SEC Securities & Exchange Commission

US regulator draws internal criticism for pressure over proxy firm influence

The Securities and Exchange Commission has drawn criticism from within its own ranks after pushing investment managers to question and probe the influence proxy voting firms on have on their decisions.

The guidance, voted through on a 3-2 pass on August 21, examines the relationship between investment managers and proxy advisory firms and how one takes influence from the other. It suggests investment managers take a much deeper look into how these advisers are run and why they might be making such recommendations.

A recently appointed commissioner has called out the US financial regulator’s decision to publish guidance on managers’ fiduciary responsibility to their clients, with a specific focus on their acceptance of recommendations made by proxy firms.

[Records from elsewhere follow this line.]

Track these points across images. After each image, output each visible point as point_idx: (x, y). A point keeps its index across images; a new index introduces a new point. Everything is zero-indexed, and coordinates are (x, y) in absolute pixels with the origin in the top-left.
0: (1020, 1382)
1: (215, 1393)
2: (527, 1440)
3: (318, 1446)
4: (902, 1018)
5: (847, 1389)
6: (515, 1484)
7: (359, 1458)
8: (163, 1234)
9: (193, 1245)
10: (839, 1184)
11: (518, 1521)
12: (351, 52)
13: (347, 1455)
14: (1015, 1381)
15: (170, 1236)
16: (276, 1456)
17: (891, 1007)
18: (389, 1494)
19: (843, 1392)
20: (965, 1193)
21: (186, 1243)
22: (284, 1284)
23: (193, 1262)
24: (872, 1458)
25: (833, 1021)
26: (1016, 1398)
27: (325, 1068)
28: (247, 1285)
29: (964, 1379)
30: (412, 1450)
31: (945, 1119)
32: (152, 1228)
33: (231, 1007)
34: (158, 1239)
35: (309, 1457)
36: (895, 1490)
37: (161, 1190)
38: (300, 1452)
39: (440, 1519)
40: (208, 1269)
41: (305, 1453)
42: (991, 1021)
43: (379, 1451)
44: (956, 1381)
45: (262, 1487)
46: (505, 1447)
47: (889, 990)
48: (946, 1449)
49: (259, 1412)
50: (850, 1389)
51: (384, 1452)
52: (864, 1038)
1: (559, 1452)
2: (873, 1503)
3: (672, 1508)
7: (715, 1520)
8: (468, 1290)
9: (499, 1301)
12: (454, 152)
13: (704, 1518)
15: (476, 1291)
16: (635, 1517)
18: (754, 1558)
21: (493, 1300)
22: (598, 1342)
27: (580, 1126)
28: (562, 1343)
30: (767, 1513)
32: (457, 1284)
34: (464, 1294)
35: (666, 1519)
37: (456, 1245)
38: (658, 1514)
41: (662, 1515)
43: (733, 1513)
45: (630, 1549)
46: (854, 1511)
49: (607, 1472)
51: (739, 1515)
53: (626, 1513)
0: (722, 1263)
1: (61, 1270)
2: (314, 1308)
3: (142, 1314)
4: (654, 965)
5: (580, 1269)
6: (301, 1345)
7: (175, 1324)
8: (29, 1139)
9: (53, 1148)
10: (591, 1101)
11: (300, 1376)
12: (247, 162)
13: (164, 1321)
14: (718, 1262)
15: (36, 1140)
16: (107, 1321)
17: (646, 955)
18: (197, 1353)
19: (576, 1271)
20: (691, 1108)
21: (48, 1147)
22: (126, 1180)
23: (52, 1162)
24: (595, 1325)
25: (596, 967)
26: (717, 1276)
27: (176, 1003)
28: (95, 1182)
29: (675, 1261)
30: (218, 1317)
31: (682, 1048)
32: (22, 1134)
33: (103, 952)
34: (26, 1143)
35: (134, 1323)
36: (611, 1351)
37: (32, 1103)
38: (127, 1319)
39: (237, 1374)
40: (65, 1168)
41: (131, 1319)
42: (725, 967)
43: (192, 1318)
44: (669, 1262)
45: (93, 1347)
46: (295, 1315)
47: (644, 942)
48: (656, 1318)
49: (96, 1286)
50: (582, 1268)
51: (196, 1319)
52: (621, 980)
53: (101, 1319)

The action follows several conflicts between the SEC and large US proxy voting firms.

A survey of the 2018 voting season, which was carried out by Nasdaq and the US Chamber of Commerce’s Center for Capital Market Competitiveness, outlined numerous issues with proxy advice firms. These included “rampant conflicts of interest”, a “one-size-fits-all approach to voting recommendations” and a “lack of willingness to constructively engage with issuers, particularly small and midsize issuers that are disproportionately impacted by proxy advisory firms”.

The report also cited a “lack of transparency throughout the research and development of voting recommendations” along with “frequent and significant errors in analysis and an unwillingness to address errors”.

However, rather than direct the proxy firms themselves to make changes, the SEC outlined how investment managers should take their directions.

It highlighted that a manager did not have to accept the authority to vote on its client’s behalf, but if it was to do so, it was responsible to carry out due diligence checks on the proxy voting firm that was making recommendations.

These checks would include assessing several of the elements raised by the aforementioned report by Nasdaq.

However, Commissioner Allison Herren Lee, who voted against publishing the guidance, aired her grievances with the move immediately after vote was announced.

“There can be no doubt that investment advisers have and retain important fiduciary duties with respect to proxy voting,” Herren Lee said. “Today’s proxy voting release, however, creates significant risks to the free and full exercise of shareholder voting rights.”

The commissioner was appointed to the SEC in July after a multi-decade-long career in securities law.

“First, it introduces increased costs and time pressure into an already byzantine and highly compressed process,” she said. “Second, it calls for more issuer involvement in the process despite widespread agreement among institutional investors and investment advisers that greater involvement would undermine the reliability and independence of voting recommendations.”

Herren Lee added that although the SEC guidance was not legally binding, the examples it outlined would be seen as something managers “should” do and “a regulated entity ignores such direction at its peril”.

“Today’s release will have the practical effect of enshrining these examples in the policies and procedures of many, if not most, investment advisers and thereby increase costs for both investment advisers and proxy advisory firms,” she concluded.

She added that “significantly” the guidance had been issues without justifying the choices made to the “affected parties and the public, and without weighing the costs and benefits of the chosen course”.

Herren Lee outlined numerous unintended consequences of this quasi-legislation and warned of these knock-on effects to the investment sector.

“We don’t have investment advisers clamouring for advice or certainty on how to meet their fiduciary duties, and we don’t have those who use them—institutional investors—complaining that investment advisers are breaching those duties,” she said.

“So, what exactly are we fixing by calling for increased issuer input and injecting costs into the process? These are the questions we should be asking and answering before we act.”